Antigua is well known as the mecca of sailing in the Caribbean. But what’s there to do when off the boat? Ruth fills us in on her top tips.

By Ruth


Strictly speaking, it’s related to being on the water – but no trip to Antigua is complete without immersing yourself in the rich naval history of Nelson’s Dockyard in English Harbour. Granted UNESCO status in 2016, the dockyard is made up of a number of small museums and preserved buildings, giving visitors an insight into what life was like during its use during the 1700s. You’ll be spoilt for choice with the dockyard hitting the unique combination of genuinely offering something for everyone; whether it’s learning about Nelson’s less than favourable experiences on the island in the museum, enjoying a lazy day in the pool at the Admiral’s Inn Gunpowder Suites, or sampling some rum punches with a side of local folklore in the hills during a ‘rum in the ruins’ tour on a Friday night.

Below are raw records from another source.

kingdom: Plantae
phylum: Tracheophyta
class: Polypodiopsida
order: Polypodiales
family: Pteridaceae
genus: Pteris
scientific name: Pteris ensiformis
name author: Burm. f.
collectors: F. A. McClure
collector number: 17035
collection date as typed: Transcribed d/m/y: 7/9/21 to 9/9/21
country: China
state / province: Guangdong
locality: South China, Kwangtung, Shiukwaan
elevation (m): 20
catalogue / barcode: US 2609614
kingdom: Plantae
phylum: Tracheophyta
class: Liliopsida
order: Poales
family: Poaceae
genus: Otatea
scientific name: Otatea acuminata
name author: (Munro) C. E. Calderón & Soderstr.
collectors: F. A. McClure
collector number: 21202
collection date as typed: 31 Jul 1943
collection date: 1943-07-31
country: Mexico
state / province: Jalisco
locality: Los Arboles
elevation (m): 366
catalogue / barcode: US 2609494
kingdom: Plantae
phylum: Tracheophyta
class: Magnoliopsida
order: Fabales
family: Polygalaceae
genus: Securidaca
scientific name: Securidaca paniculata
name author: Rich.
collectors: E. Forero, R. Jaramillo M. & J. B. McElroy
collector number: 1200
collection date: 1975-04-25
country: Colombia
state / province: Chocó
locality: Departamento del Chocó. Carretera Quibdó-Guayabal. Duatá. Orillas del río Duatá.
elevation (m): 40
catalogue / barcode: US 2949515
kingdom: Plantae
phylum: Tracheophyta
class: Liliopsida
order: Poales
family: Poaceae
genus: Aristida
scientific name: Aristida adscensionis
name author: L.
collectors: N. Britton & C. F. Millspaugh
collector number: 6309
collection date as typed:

Don’t miss – book a ‘rum in the ruins’ tour for a Friday – entry includes a guided tour and two 10/10 rum punches.


While pedants may claim that Shirley Heights should technically be considered part of Nelson’s Dockyard and English Harbour, it’s such an experience in itself that I think it deserves its own special mention. An old naval fort and lookout post built into the hills above English Harbour, every Sunday night at sundown it transforms into a steelpan and BBQ party.

The second to none food (special shoutout for the ribs), the lethal yet tasty rum punch and the sublime steel pan performance combines with the perfect view, leading to a truly wonderful and quintessentially Antiguan experience!

Don’t miss – getting there early to stake out a good table to appreciate the panoramic view of the sunset across the whole bay.


Again, even though you can only reach it by boat, stingray city is an absolute must-do during lay days. The tour leaves from the Northeast of the Island.

Unlike many similar ‘experiences’ – the stingrays are free to come and go – and arrive they do as soon as the boat reaches the reef! Although that’s possibly down to the copious amounts of food that’s available to feed them… Alongside the knowledgeable guides, it’s a truly unique experience watching them glide playfully next to you. The clear, warm waters of the reef are also perfect for snorkelling, with the shallow ridges attracting schools of colourful fish.

Upon returning to terra firma, you’re greeted with another rum punch – another hallmark of a quality Antiguan experience – and the opportunity to chat with the locals committed to preserving the reefs.

Don’t miss – popping along the coast the Devil’s Bridge National Park when you’re visiting this corner of the island


With more than 350 beautiful beaches, it’s easy to forget that some of the most beautiful spots in Antigua are hidden inland. We’ve found that the best way to see these is by 4×4, with easy car hire, safe roads and unintimidating driving conditions making this a unique day out. Meander through the lush rainforest to the Wallings nature reserve at the Southwest of the Island, where you’ll enjoy a series of different trail routes catering for all abilities. The self-guided hikes culminate in panoramic 360-degree views of the Island atop Signal Hill, as well as a visit to the reservoir teeming with local wildlife and birds. Adrenaline junkies can then enjoy a ziplining canopy tour, before taking advance of your wheels to access some of the more remote beaches nearby for a cooling dip.

Don’t miss – after your hike, visit Darkwood beach to sample the conch fritters, before driving ten minutes North to Coco Beach. Here, you’ll be able to enjoy a massage on the near-empty beach, whose protective reef makes it the perfect spot for a mid-afternoon nap surrounded by beautiful shells.


It’s easy to forget that there’s more to historic Antigua than its naval past. A great way to experience this is to venture to the northwest of the Island, to the capital St John’s – best reached by bus. These lively people carrier style busses are not just a great way to chat with locals, but the constant shout of “bus stop” offers a tour of the more local side of the island. Once in St John’s, you can either venture down to the cruise ship port to stock up on all your Antigua themed nick-nacks, or visit the tiny yet excellent National museum where you can learn more about the rich history surrounding the island. Finish up with a walk through the beautiful wooden cathedral, before stopping for a Carib and a browse in the local market.

Don’t miss – a lunchtime stop at Roti King – best rotis on the island (a controversial view, but one I stand by!) – off the beaten track and full of Antiguan character.